İstanbul’da yaşanan taksi sorunlarını gazetemize değerlendiren Sarıyer Belediyesi CHP Meclis Üyesi İrfan Sandıkçı, “İstanbul’un en az 5 bin taksiye ihtiyacı var. İBB’nin bu yeni taksi çalışmasını öncelikle direksiyon başındaki şoförlere ihale usulüyle yapması gerekirdi. O taksilerde şoförlük yapanlar, kendisine ait olan taksilerde şoförlük yapsın. Aksi halde, taksilerde tekelleşmenin kırılması zor olur. Günlük yevmiye ile çalışan taksiciler, para kazanabilmek için yine daha gergin, daha aksi olmaya devam edecekler. Tekelleşmekten kurtulmak için bu sistemi kurmalıyız.” ifadelerini kullandı. İstinye Muhtarı Recep Alkan’a da sert tepki gösteren Sandıkçı, “İstinye Muhtarı’nın tepkileri tamamen siyasidir. Hizmetle siyaseti ayırmak gerekiyor. İşi gücü belediyeye karşı İstinye’de bir algı yaratmaktır. Daha önce de belediye parkı yıkıyor, sağlık ocağını yıkıyor diye algı yaratmıştı. Ben bunu açık açık ifade ediyorum; muhtar burada insanlara yalan söyledi. Muhtarsan muhtarlığını yapacaksın.” dedi.

İşte Sarıyer Belediyesi CHP Meclis Üyesi İrfan Sandıkçı ile gerçekleştirdiğimiz röportajın tamamı:

İBB tarafından son dönemde İstanbul’daki bazı taksimetrelerde sorun olduğu ortaya çıkarıldı. Taksimetrelerin normal fiyatın üstünde bir fiyat çıkardığı belirtildi. Bununla ilgili neler söylemek istersiniz?
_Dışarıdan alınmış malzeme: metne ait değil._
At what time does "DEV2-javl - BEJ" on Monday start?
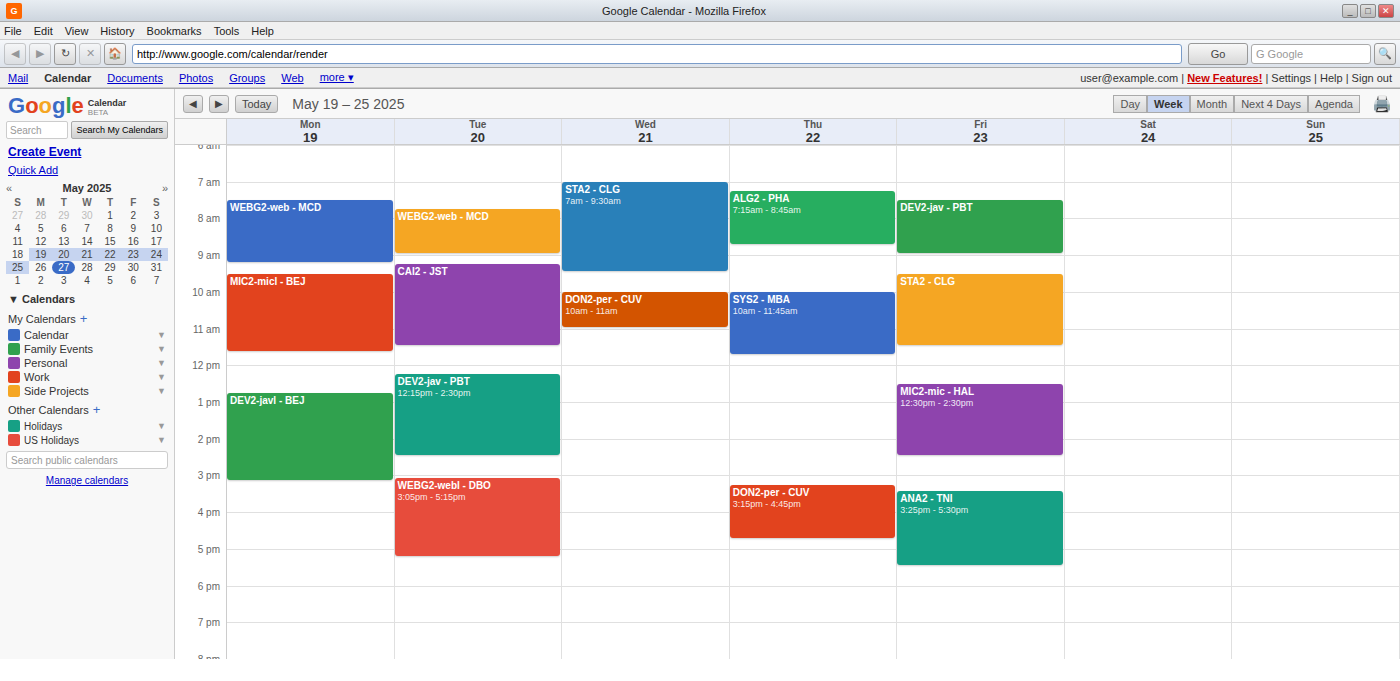
12:45 PM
Bu olay havaalanlarında yaşandı. Havaalanlarındaki bazı taksimetreler kendi ayarlarını yaptırarak, yüzde 10-15 gibi yüksek bir fiyatla, taksimetrenin fazla yazdığı bir fiyatla yolcuları taşırken, şehir içindeki çalışan taksicilerimizde böyle bir durum yaşanmadı. Taksimetresi fazla yazan yaklaşık 400 taksiye ceza yazıldı ve 400 taksi bağlandı. Bunlardan bir tanesi de, çok enteresandır İstanbul Taksiciler Odası Başkanı’nın kendi arabasıdır. Ama şehir içinde normal çalışan araçlarda böyle bir durum yaşanmadı. Hatta bu taksiler, yakıtı da baz aldığımızda Dünya’da en ucuz taksimetreyle çalışan taksiler arasındadır.
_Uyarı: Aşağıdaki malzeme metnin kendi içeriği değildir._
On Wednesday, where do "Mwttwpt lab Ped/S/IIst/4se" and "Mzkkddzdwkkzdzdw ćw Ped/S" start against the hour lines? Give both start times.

İstanbul Büyükşehir Belediyesi’nin taksilerle ilgili gerçekleştirdiği çalışmanın sürekli engellenmesinin sebebi nedir? 

Sebebi, rantı paylaşamamaktır. Ben bu işin mesleğimde olması itibari ile başından beri takipçisiyim. İstanbul’un en az 5 bin taksiye ihtiyacı var. İBB’nin bu yeni taksi çalışmasını öncelikle direksiyon başındaki şoförlere ihale usulüyle yapması gerekirdi. O taksilerde şoförlük yapanlar, kendisine ait olan taksilerde şoförlük yapsın. Aksi halde, taksilerde tekelleşmenin kırılması zor olur. Günlük yevmiye ile çalışan taksiciler, para kazanabilmek için yine daha gergin, daha aksi olmaya devam edecekler. Tekelleşmekten kurtulmak için bu sistemi kurmalıyız. Belediye, turkuaz otobüsler gibi kendisi ihaleye çıkaracak ve sürekli denetleme yapacak. Belediyeye de ciddi bir katkısı olacaktır. Hem kendi arabasıyla çalışacak olan şoför de, arabasına daha iyi bakar, yolculara yaklaşımı, ilgisi çok daha iyi olur. Ama sen bunu şoför ile yapmazsan, kimi taksici taksimetreyi açmaz, kimisi yakın mesafe yolcusunu almaz. Şu an piyasada çalışan bazı taksiciler, kendi arabaları olduğu için mesela daha verimlilerdir. Yani sektörü düzeltmek istiyorsak, en önemli yapılması gereken budur.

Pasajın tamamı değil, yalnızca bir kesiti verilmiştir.